# Kuka Roboter Lernunterlagen



## Bossi (19 Mai 2006)

Hi Allemiteinander,

wollte Fragen ob nicht einer von euch Lernunterlagen für Kuka Roboter oda für die KRL ( Kuka Roboter Language) als Pdf hat.

Wenn ja wäre es nett wenn ihr sie mir auf meine E-mail schickt.

Marian.Bosse@gmx.net

mfg Bossi


----------



## martin3885 (22 Mai 2006)

Hallo,
falls jemand die Unterlagen haette, kann sie mir auch zuschicken .
Meine E-Mail Adresse ist r81rmarcin@yahoo.com Danke!

Gruesse.
Martin


----------



## Gast (24 Mai 2006)

*Träumer???????*

Die Unterlagen gibts für viel Geld bei Kuka zu kaufen.........

Schmarotzer........


----------



## Gschmeidi (21 November 2007)

lieber gast, ich befinde mich momentan im rahmen der ausbildung in der roboterwerkstatt eines großen deutschen automobilherstellers. den gesamten themenkomplex automatisierungtechnik finde ich unheimlich interessant, doch leider kann ich augrund meines beschränkten einkommens mir nicht die gewünschten unterlagen oder auch fachliteratur anschaffen (um mich auch zu hause ein wenig fortzubilden). 
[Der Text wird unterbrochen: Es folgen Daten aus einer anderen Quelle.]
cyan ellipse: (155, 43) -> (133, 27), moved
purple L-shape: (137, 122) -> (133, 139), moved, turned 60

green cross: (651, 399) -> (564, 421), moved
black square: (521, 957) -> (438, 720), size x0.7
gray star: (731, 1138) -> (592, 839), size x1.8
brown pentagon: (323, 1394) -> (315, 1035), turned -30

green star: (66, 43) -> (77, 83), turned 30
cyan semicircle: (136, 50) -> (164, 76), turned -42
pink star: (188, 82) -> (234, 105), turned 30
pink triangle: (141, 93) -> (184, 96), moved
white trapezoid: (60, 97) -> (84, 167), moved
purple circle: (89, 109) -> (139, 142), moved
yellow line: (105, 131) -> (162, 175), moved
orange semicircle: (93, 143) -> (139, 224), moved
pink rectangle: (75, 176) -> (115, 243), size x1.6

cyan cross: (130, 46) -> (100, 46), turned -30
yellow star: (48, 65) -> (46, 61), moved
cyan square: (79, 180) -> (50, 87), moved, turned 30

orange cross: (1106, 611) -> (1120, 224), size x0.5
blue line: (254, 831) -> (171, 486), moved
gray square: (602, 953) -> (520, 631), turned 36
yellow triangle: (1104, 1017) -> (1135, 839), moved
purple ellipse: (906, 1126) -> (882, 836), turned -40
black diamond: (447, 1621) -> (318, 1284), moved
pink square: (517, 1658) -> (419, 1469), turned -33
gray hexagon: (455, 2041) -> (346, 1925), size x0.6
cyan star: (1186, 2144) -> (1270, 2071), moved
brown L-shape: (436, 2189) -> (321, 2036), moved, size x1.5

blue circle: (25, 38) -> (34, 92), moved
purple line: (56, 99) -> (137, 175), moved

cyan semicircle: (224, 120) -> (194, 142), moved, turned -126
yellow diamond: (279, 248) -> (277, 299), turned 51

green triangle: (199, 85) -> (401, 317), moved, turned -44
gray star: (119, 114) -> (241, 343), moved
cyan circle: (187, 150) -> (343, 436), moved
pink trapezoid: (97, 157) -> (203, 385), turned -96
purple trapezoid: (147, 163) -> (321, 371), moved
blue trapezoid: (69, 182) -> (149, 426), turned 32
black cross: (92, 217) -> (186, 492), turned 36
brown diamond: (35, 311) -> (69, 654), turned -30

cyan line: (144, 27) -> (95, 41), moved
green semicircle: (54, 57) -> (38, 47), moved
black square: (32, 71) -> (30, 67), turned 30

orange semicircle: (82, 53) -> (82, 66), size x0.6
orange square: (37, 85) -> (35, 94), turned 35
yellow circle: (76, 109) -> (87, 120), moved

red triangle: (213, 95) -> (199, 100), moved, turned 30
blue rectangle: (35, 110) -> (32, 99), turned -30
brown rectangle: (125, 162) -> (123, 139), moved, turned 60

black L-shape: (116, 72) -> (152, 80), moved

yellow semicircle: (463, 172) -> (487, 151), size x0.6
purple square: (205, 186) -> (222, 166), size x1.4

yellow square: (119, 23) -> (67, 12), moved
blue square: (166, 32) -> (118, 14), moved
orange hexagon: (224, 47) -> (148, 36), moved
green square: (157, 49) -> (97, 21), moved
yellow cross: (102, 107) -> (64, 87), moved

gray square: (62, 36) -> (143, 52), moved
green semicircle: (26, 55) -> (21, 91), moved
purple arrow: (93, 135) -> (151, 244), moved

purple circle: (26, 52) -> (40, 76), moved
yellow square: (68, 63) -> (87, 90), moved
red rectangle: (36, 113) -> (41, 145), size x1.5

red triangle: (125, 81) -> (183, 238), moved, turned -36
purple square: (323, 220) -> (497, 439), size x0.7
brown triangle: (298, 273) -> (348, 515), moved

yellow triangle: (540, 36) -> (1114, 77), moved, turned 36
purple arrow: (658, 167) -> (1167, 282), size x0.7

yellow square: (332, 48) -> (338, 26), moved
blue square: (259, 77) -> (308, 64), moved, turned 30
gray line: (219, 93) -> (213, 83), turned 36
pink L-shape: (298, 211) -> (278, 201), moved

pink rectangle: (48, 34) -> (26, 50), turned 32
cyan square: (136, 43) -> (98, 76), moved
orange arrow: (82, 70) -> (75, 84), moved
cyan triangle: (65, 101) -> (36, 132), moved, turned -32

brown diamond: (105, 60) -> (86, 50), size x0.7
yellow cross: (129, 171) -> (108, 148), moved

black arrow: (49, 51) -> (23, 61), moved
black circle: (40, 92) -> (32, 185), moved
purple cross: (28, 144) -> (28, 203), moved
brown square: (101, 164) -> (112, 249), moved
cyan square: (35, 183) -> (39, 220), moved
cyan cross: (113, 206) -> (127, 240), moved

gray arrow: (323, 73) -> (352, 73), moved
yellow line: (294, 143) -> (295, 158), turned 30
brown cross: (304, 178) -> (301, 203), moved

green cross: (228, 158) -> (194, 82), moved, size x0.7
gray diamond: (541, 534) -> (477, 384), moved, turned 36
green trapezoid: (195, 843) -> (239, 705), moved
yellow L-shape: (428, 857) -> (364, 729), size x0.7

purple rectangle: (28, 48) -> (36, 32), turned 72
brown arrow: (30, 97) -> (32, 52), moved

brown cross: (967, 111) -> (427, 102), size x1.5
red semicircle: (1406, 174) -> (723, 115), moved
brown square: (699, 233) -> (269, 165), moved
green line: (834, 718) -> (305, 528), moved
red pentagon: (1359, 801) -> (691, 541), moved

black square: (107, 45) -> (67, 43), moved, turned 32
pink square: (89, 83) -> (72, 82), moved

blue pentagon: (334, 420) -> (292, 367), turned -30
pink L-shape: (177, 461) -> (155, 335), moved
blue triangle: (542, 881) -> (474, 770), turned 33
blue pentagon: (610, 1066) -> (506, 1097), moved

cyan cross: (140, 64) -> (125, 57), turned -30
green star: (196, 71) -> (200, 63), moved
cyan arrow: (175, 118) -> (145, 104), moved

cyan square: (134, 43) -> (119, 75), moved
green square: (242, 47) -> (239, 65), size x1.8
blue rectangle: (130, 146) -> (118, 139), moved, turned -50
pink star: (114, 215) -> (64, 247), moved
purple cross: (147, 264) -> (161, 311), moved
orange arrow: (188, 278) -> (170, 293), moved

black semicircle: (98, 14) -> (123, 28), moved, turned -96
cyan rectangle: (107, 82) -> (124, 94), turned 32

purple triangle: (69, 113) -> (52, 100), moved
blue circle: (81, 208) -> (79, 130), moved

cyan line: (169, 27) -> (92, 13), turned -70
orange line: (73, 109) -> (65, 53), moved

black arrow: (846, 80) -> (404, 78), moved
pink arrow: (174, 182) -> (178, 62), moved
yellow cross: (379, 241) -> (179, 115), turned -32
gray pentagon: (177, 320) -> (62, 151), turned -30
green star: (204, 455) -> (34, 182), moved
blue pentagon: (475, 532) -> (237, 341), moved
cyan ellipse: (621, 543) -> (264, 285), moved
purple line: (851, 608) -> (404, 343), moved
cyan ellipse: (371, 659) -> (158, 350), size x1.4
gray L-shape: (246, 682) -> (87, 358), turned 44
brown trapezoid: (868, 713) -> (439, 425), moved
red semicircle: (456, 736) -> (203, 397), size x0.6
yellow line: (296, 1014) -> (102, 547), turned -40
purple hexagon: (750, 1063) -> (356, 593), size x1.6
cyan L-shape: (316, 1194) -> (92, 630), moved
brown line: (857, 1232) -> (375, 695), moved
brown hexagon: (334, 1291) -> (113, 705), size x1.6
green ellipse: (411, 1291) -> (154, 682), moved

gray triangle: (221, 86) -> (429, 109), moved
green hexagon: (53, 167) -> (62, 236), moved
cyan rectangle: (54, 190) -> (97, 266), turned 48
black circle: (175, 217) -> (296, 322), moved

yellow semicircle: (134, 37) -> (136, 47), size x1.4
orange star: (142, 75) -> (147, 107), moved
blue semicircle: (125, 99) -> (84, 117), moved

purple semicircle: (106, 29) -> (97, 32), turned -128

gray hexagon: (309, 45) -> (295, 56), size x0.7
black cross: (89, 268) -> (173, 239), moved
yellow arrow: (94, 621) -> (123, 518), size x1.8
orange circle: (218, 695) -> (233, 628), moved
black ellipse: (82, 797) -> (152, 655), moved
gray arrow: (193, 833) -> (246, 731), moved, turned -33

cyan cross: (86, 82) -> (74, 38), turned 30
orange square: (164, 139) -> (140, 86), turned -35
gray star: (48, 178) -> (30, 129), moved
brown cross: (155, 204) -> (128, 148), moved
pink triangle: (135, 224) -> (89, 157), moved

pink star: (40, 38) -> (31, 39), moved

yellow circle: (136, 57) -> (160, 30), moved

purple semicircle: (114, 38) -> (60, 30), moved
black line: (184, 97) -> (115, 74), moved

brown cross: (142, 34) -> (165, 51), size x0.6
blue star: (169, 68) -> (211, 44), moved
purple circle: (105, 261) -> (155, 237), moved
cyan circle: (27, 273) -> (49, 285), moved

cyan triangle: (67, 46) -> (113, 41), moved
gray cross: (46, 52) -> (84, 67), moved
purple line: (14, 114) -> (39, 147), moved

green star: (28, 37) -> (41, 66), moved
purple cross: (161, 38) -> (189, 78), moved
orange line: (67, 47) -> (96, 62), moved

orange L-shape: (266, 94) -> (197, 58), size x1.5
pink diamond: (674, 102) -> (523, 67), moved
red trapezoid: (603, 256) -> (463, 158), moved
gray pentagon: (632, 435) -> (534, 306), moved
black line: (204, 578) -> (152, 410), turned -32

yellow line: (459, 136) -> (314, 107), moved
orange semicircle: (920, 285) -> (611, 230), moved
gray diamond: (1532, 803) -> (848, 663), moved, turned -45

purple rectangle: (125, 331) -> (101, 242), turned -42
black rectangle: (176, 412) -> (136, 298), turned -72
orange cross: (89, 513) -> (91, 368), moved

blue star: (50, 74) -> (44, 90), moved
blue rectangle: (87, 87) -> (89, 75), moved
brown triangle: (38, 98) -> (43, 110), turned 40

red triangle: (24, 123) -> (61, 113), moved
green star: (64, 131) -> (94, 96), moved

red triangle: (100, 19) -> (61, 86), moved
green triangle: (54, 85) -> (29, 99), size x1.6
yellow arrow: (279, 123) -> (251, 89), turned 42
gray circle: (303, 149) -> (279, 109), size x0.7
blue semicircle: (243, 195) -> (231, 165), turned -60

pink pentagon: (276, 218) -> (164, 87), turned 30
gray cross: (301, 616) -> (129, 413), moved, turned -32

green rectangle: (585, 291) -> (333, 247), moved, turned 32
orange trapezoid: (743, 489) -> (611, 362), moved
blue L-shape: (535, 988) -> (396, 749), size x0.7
falls einer erbarmen hat würde er mich furchtbar glücklich machen.

grüße


----------



## thomass5 (21 November 2007)

gibt es bei dem "großen" Automobilhersteller keine Unterlagen und nen Kopierer?
vielleicht gibt es hier was www.roboterforum.de 
Ich weiß, wo bei uns in der Firma so was stehen könnte. Bei ner konkreten Frage und so 2/3 Tagen zeit, könnte ich mal nen Blick riskieren.
Thomas


----------



## Gschmeidi (22 November 2007)

danke für die antwort!

die fachliteratur gibt es in gedruckter form durchaus, doch wird das kopieren/drucken in dem umfang nicht all zu gern gesehen. und eine schön struckturierte pdf wäre ja auch wesentlich praktischer.

bevor du jetzt für mich deine zeit mit dem einscannen verbringst mach ichs selbst. (will dich nicht unnötig belasten)

aber falls sie jemand schon als pdf vorliegen hat wärs super! in einer anderen  dateiart natürlich auch. (zB wie bei step7! ich kann jedem der sich als anfänger/azubi damit beschäftigen will empfehlen, sich die step7 hilfedatei zu besorgen.)

grüße


----------



## Boxy (23 November 2007)

Da muss ich auch voll und ganz zustimmen.

Wenn ich mir vorstelle, das ich alle Dokumentationen in Papierform mit mir tragen müsste :sw10: . Die Fluggeschellschaften würden sich dann freuen. Vereinfacht wird dadurch die "Suche" auch nicht. Da lob ich mir doch solch etwas wie die DocOnCD von Siemens.


----------



## MEGATRON (23 November 2007)

Hallo,
ich hätte da was, hoffe das hilft dir weiter.


----------



## marlob (23 November 2007)

MEGATRON schrieb:


> Hallo,
> ich hätte da was, hoffe das hilft dir weiter.


Wenn du Unterlagen über Kuka Roboter als pdf hast, dann wäre ich auch interessiert.


----------



## MEGATRON (23 November 2007)

Ich habe versucht die Datei anzuhängen, hat nicht geklappt.


----------



## Gschmeidi (26 November 2007)

hallo megatron! danke für deine bemühungen! falls du oder jemand anders bereit wäre mir eine pdf o.ä. mit den unterlagen zu schicken wärs super.

ihr wisst ja wie schnell man in den kuka-ordnern fündig wird  


im allgemeinen sind die mir ein wenig suspekt, die erklärungen könnten wesentlich kürzer und besser strukturiert erfolgen... gibts zu ihnen vielleciht alternativen?


----------